2.9. Ein ausnahmsloses Verbot der medizinisch nicht indizierten Eizellentnahme und -aufbewahrung, das jeder Frau – unabhängig von ihrem Alter bei der Entnahme der Eizellen bzw bei der Verwendung dieser für eine artifizielle Fortpflanzung – die Inanspruchnahme dieser medizinischen Maßnahmen verwehrt, ist demnach für die Erreichung der oben genannten Ziele nicht erforderlich und daher unverhältnismäßig. Die angefochtene Bestimmung des §2b Abs1 FMedG verstößt sohin gegen Art8 EMRK.

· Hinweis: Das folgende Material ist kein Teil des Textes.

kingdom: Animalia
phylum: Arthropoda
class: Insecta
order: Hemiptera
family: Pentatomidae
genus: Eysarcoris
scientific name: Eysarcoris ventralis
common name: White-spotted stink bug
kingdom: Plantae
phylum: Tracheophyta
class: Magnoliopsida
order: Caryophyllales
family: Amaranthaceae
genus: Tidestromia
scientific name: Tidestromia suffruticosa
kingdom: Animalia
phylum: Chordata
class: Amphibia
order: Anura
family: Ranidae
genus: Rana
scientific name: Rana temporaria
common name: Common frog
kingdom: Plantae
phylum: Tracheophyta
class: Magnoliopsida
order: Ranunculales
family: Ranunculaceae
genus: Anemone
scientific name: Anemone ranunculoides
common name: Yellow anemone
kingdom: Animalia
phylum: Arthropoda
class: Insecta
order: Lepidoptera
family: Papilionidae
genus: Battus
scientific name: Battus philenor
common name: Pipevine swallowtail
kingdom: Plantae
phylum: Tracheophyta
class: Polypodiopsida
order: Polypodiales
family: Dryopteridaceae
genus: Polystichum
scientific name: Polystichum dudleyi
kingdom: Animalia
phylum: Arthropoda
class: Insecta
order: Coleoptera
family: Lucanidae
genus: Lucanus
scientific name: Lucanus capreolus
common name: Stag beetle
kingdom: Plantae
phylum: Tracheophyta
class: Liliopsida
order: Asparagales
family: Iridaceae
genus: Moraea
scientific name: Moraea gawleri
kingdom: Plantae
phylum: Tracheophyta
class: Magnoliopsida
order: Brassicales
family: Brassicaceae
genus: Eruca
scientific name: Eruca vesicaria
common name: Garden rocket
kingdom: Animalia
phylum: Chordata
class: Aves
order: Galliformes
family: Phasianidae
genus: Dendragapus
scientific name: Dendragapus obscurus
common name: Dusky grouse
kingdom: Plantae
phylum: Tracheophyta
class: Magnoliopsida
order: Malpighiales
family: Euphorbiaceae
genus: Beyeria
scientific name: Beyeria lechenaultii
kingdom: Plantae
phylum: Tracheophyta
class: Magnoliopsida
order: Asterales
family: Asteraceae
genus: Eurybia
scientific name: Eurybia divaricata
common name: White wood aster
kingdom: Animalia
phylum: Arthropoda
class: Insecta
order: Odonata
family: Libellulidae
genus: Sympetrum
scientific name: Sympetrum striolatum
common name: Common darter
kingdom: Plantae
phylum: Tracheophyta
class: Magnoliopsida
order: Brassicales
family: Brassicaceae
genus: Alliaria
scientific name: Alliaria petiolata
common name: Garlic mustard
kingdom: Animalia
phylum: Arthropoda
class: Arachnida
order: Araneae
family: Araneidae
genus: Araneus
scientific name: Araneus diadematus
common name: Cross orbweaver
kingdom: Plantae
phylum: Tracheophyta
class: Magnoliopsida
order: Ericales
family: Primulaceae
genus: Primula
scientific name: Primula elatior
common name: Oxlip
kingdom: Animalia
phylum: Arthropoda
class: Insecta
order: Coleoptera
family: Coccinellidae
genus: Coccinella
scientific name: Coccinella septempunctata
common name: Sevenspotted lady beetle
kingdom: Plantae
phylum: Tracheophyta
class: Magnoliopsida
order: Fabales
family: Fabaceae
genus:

2.10. Die Formulierung der Bestimmung des §2b Abs1 FMedG lässt es im vorliegenden Kontext nicht zu, bei der Abgrenzung des Aufhebungsumfanges zwischen der Entnahme und Aufbewahrung von Eizellen und Eierstockgewebe einerseits und der Entnahme und Aufbewahrung von Samen und Hodengewebe andererseits zu differenzieren. Wie die vorstehenden Erwägungen zeigen, werden zur Herstellung einer insgesamt verfassungskonformen Rechtslage zudem in mehrfachem Zusammenhang gesetzliche Regelungen erforderlich sein. Daher ist als Ergebnis der bei der Abgrenzung des Umfanges der aufzuhebenden Gesetzesbestimmung regelmäßig erforderlichen Abwägung (vgl nur VfSlg 19.166/2010, 19.698/2012, 20.516/2021 sowie 20.554/2022) im vorliegenden Fall einer Aufhebung der angefochtenen Bestimmung des §2b Abs1 FMedG zur Gänze der Vorzug zu geben (vgl VfSlg 19.824/2013 und 20.554/2022).
V. Ergebnis
1. §2b Abs1 FMedG ist daher wegen Verstoßes gegen das Recht auf Achtung des Privat- und Familienlebens gemäß Art8 EMRK als verfassungswidrig aufzuheben.
2. Die Bestimmung einer Frist für das Außerkrafttreten der aufgehobenen Gesetzesstelle gründet sich auf Art140 Abs5 dritter und vierter Satz B VG.
3. Der Ausspruch, dass frühere gesetzliche Bestimmungen nicht wieder in Kraft treten, beruht auf Art140 Abs6 erster Satz B VG.
4. Die Verpflichtung des Bundeskanzlers zur unverzüglichen Kundmachung der Aufhebung und der damit im Zusammenhang stehenden sonstigen Aussprüche erfließt aus Art140 Abs5 erster Satz B VG und §64 Abs2 VfGG iVm §3 Z3 BGBlG.
5. Die Kostenentscheidung gründet sich auf §65a VfGG. In den zugesprochenen Kosten ist Umsatzsteuer in Höhe von € 436,– sowie der Ersatz der Eingabengebühr in Höhe von € 240,– enthalten.